BEGIN INPUT RECORDS

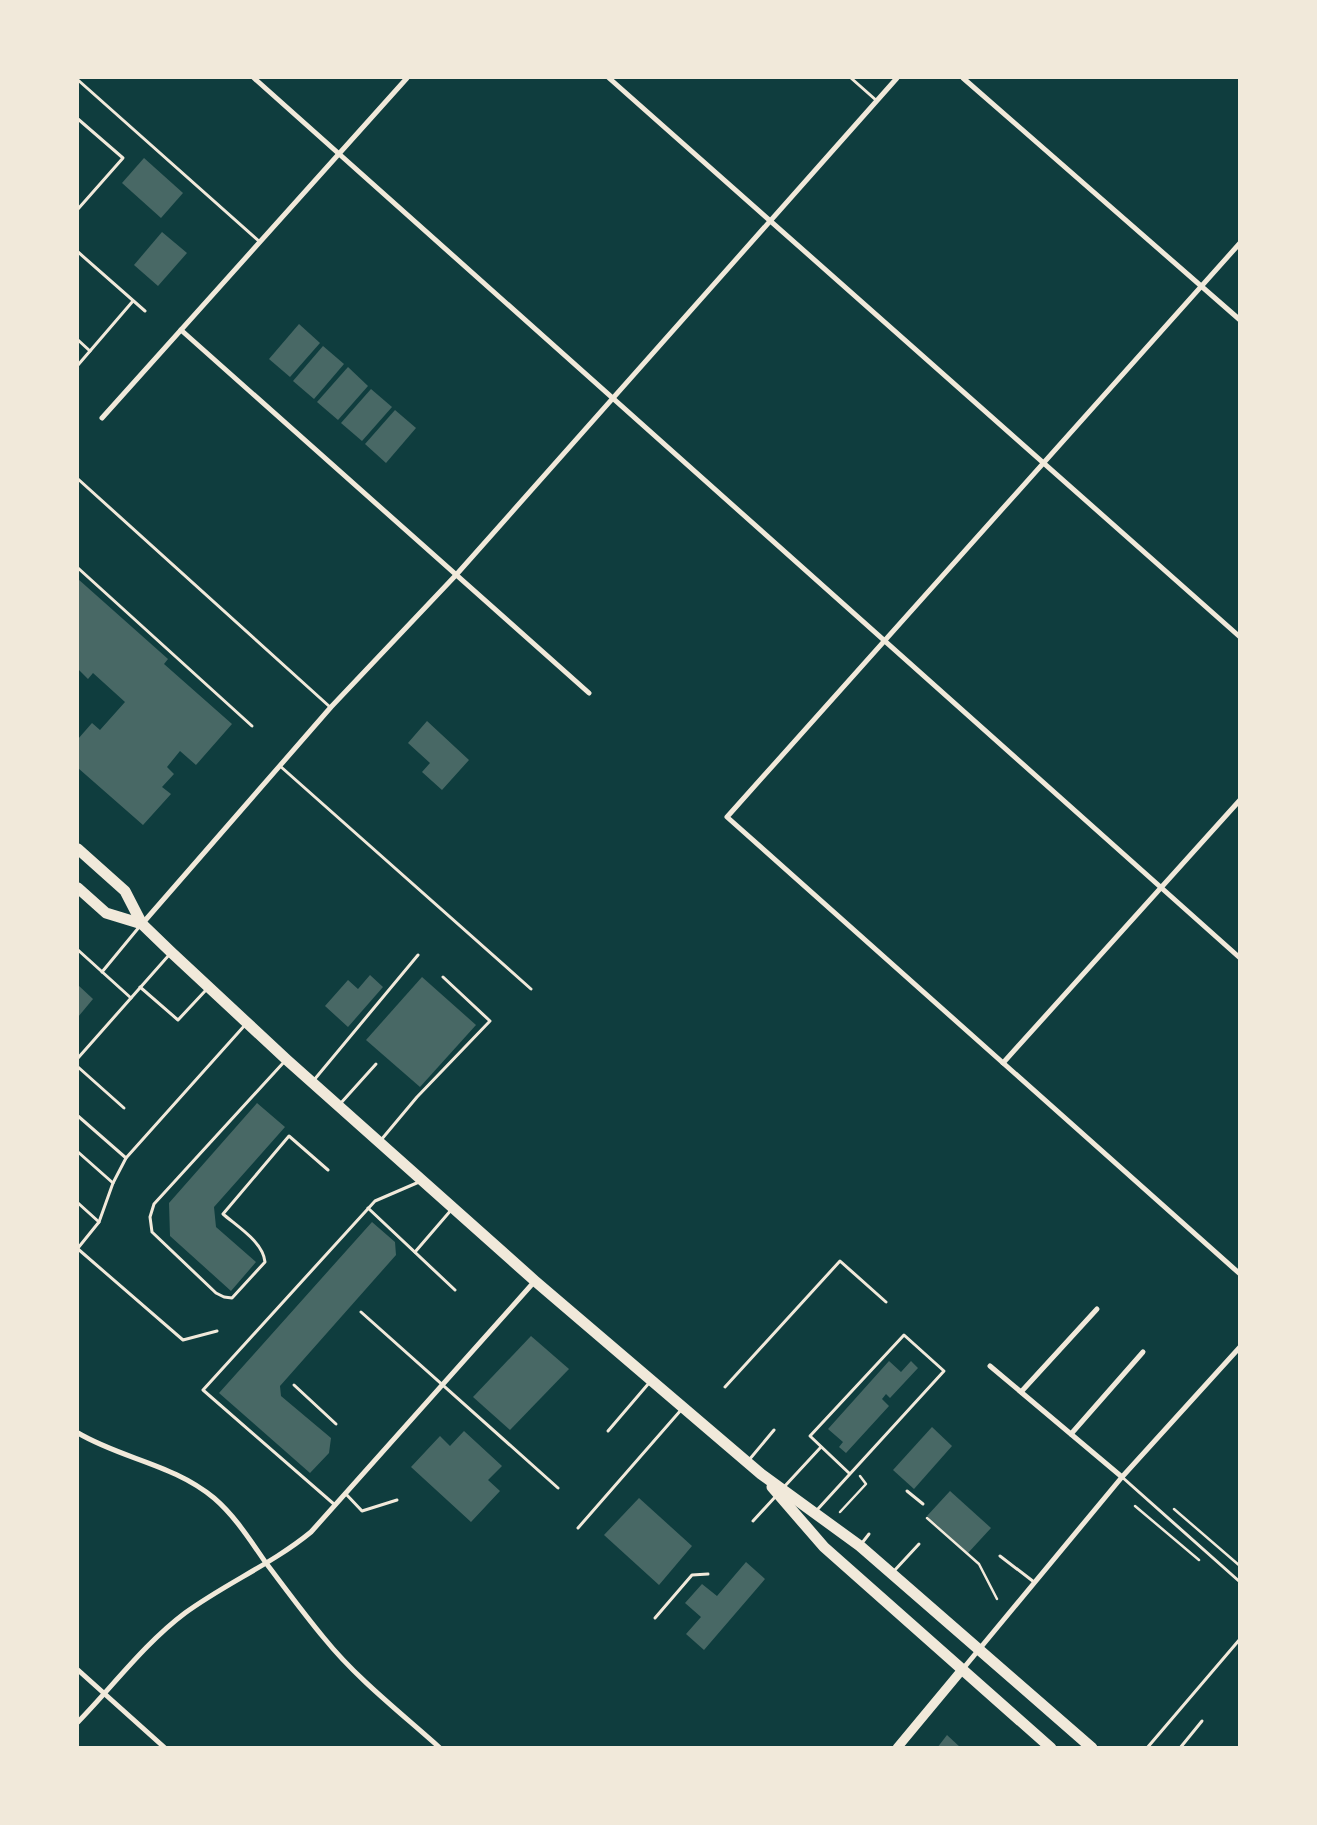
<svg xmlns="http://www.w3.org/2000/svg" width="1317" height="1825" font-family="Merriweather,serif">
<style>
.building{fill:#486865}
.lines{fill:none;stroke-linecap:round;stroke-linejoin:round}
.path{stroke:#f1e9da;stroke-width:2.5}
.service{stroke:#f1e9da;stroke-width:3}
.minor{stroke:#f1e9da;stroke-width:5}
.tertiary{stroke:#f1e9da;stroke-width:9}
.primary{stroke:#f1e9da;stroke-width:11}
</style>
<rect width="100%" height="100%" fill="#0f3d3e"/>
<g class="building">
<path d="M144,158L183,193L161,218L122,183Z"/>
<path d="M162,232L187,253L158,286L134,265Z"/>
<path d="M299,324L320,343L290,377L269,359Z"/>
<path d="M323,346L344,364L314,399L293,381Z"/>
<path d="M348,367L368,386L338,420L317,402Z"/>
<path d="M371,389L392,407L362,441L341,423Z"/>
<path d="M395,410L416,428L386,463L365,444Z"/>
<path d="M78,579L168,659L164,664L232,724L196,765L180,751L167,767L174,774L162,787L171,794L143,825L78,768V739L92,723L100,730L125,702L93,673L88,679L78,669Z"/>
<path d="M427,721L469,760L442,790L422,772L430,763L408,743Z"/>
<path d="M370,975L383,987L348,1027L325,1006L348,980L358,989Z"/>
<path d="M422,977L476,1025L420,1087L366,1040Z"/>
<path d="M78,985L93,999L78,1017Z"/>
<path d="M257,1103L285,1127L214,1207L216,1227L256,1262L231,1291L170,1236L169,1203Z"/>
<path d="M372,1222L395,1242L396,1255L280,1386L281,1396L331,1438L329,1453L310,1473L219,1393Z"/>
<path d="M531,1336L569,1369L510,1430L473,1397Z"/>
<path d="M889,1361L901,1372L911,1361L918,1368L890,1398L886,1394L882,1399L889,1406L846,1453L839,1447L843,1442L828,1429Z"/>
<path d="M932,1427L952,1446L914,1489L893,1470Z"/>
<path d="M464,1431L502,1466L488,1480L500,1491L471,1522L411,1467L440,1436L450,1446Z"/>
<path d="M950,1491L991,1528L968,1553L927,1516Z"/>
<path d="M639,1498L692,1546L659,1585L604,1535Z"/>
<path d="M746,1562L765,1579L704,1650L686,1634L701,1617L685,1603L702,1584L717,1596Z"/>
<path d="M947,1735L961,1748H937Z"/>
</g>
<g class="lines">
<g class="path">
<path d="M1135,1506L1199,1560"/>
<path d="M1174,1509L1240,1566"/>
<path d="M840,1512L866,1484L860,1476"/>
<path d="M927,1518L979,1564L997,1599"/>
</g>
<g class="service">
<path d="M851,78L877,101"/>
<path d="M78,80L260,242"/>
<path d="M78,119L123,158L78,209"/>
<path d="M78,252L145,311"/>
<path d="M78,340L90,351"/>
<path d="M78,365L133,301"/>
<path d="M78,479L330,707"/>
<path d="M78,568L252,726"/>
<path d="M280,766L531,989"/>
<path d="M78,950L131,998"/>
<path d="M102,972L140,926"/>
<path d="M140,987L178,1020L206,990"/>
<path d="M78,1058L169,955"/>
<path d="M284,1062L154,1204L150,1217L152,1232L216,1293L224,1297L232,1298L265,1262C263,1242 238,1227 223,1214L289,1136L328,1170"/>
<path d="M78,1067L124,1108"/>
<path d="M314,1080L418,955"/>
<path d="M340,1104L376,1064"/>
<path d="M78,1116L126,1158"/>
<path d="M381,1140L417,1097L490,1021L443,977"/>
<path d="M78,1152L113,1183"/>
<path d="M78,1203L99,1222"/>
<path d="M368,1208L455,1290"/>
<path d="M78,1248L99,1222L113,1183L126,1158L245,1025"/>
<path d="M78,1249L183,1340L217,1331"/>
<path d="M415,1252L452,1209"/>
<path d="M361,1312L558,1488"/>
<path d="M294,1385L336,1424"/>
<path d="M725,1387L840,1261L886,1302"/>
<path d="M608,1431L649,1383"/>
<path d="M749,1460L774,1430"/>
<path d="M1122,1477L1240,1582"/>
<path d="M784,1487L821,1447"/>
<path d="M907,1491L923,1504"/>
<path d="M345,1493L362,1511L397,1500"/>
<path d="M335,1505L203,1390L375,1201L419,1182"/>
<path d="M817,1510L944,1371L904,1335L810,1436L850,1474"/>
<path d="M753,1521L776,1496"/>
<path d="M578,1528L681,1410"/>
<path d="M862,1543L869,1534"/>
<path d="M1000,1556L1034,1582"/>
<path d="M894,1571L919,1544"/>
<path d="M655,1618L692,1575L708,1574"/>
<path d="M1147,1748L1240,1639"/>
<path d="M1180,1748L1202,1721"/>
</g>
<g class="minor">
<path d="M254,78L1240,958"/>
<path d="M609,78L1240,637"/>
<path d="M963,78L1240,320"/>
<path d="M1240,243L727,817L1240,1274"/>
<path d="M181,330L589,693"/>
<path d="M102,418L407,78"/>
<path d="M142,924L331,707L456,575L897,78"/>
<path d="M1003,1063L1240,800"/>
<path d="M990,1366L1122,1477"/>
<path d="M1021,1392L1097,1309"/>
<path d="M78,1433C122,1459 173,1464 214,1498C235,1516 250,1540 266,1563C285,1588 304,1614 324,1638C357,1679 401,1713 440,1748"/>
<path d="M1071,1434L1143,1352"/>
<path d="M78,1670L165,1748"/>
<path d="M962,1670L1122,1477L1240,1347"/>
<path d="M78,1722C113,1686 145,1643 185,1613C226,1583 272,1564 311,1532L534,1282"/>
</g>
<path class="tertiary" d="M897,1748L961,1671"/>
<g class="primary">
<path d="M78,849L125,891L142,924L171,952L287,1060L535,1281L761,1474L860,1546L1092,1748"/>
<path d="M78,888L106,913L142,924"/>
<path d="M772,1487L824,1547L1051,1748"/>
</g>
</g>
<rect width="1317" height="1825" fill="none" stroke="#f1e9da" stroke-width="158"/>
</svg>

END INPUT RECORDS

What you hand back should match the listing exactly, except that no pictures appear.

> _PROBLEM SOLUTION_
<svg xmlns="http://www.w3.org/2000/svg" width="1317" height="1825" font-family="Merriweather,serif">
<style>
.building{fill:#486865}
.lines{fill:none;stroke-linecap:round;stroke-linejoin:round}
.path{stroke:#f1e9da;stroke-width:2.5}
.service{stroke:#f1e9da;stroke-width:3}
.minor{stroke:#f1e9da;stroke-width:5}
.tertiary{stroke:#f1e9da;stroke-width:9}
.primary{stroke:#f1e9da;stroke-width:11}
</style>
<rect width="100%" height="100%" fill="#0f3d3e"/>
<g class="building">
<path d="M144,158L183,193L161,218L122,183Z"/>
<path d="M162,232L187,253L158,286L134,265Z"/>
<path d="M299,324L320,343L290,377L269,359Z"/>
<path d="M323,346L344,364L314,399L293,381Z"/>
<path d="M348,367L368,386L338,420L317,402Z"/>
<path d="M371,389L392,407L362,441L341,423Z"/>
<path d="M395,410L416,428L386,463L365,444Z"/>
<path d="M78,579L168,659L164,664L232,724L196,765L180,751L167,767L174,774L162,787L171,794L143,825L78,768V739L92,723L100,730L125,702L93,673L88,679L78,669Z"/>
<path d="M427,721L469,760L442,790L422,772L430,763L408,743Z"/>
<path d="M370,975L383,987L348,1027L325,1006L348,980L358,989Z"/>
<path d="M422,977L476,1025L420,1087L366,1040Z"/>
<path d="M78,985L93,999L78,1017Z"/>
<path d="M257,1103L285,1127L214,1207L216,1227L256,1262L231,1291L170,1236L169,1203Z"/>
<path d="M372,1222L395,1242L396,1255L280,1386L281,1396L331,1438L329,1453L310,1473L219,1393Z"/>
<path d="M531,1336L569,1369L510,1430L473,1397Z"/>
<path d="M889,1361L901,1372L911,1361L918,1368L890,1398L886,1394L882,1399L889,1406L846,1453L839,1447L843,1442L828,1429Z"/>
<path d="M932,1427L952,1446L914,1489L893,1470Z"/>
<path d="M464,1431L502,1466L488,1480L500,1491L471,1522L411,1467L440,1436L450,1446Z"/>
<path d="M950,1491L991,1528L968,1553L927,1516Z"/>
<path d="M639,1498L692,1546L659,1585L604,1535Z"/>
<path d="M746,1562L765,1579L704,1650L686,1634L701,1617L685,1603L702,1584L717,1596Z"/>
<path d="M947,1735L961,1748H937Z"/>
</g>
<g class="lines">
<g class="path">
<path d="M1135,1506L1199,1560"/>
<path d="M1174,1509L1240,1566"/>
<path d="M840,1512L866,1484L860,1476"/>
<path d="M927,1518L979,1564L997,1599"/>
</g>
<g class="service">
<path d="M851,78L877,101"/>
<path d="M78,80L260,242"/>
<path d="M78,119L123,158L78,209"/>
<path d="M78,252L145,311"/>
<path d="M78,340L90,351"/>
<path d="M78,365L133,301"/>
<path d="M78,479L330,707"/>
<path d="M78,568L252,726"/>
<path d="M280,766L531,989"/>
<path d="M78,950L131,998"/>
<path d="M102,972L140,926"/>
<path d="M140,987L178,1020L206,990"/>
<path d="M78,1058L169,955"/>
<path d="M284,1062L154,1204L150,1217L152,1232L216,1293L224,1297L232,1298L265,1262C263,1242 238,1227 223,1214L289,1136L328,1170"/>
<path d="M78,1067L124,1108"/>
<path d="M314,1080L418,955"/>
<path d="M340,1104L376,1064"/>
<path d="M78,1116L126,1158"/>
<path d="M381,1140L417,1097L490,1021L443,977"/>
<path d="M78,1152L113,1183"/>
<path d="M78,1203L99,1222"/>
<path d="M368,1208L455,1290"/>
<path d="M78,1248L99,1222L113,1183L126,1158L245,1025"/>
<path d="M78,1249L183,1340L217,1331"/>
<path d="M415,1252L452,1209"/>
<path d="M361,1312L558,1488"/>
<path d="M294,1385L336,1424"/>
<path d="M725,1387L840,1261L886,1302"/>
<path d="M608,1431L649,1383"/>
<path d="M749,1460L774,1430"/>
<path d="M1122,1477L1240,1582"/>
<path d="M784,1487L821,1447"/>
<path d="M907,1491L923,1504"/>
<path d="M345,1493L362,1511L397,1500"/>
<path d="M335,1505L203,1390L375,1201L419,1182"/>
<path d="M817,1510L944,1371L904,1335L810,1436L850,1474"/>
<path d="M753,1521L776,1496"/>
<path d="M578,1528L681,1410"/>
<path d="M862,1543L869,1534"/>
<path d="M1000,1556L1034,1582"/>
<path d="M894,1571L919,1544"/>
<path d="M655,1618L692,1575L708,1574"/>
<path d="M1147,1748L1240,1639"/>
<path d="M1180,1748L1202,1721"/>
</g>
<g class="minor">
<path d="M254,78L1240,958"/>
<path d="M609,78L1240,637"/>
<path d="M963,78L1240,320"/>
<path d="M1240,243L727,817L1240,1274"/>
<path d="M181,330L589,693"/>
<path d="M102,418L407,78"/>
<path d="M142,924L331,707L456,575L897,78"/>
<path d="M1003,1063L1240,800"/>
<path d="M990,1366L1122,1477"/>
<path d="M1021,1392L1097,1309"/>
<path d="M78,1433C122,1459 173,1464 214,1498C235,1516 250,1540 266,1563C285,1588 304,1614 324,1638C357,1679 401,1713 440,1748"/>
<path d="M1071,1434L1143,1352"/>
<path d="M78,1670L165,1748"/>
<path d="M962,1670L1122,1477L1240,1347"/>
<path d="M78,1722C113,1686 145,1643 185,1613C226,1583 272,1564 311,1532L534,1282"/>
</g>
<path class="tertiary" d="M897,1748L961,1671"/>
<g class="primary">
<path d="M78,849L125,891L142,924L171,952L287,1060L535,1281L761,1474L860,1546L1092,1748"/>
<path d="M78,888L106,913L142,924"/>
<path d="M772,1487L824,1547L1051,1748"/>
</g>
</g>
<rect width="1317" height="1825" fill="none" stroke="#f1e9da" stroke-width="158"/>
</svg>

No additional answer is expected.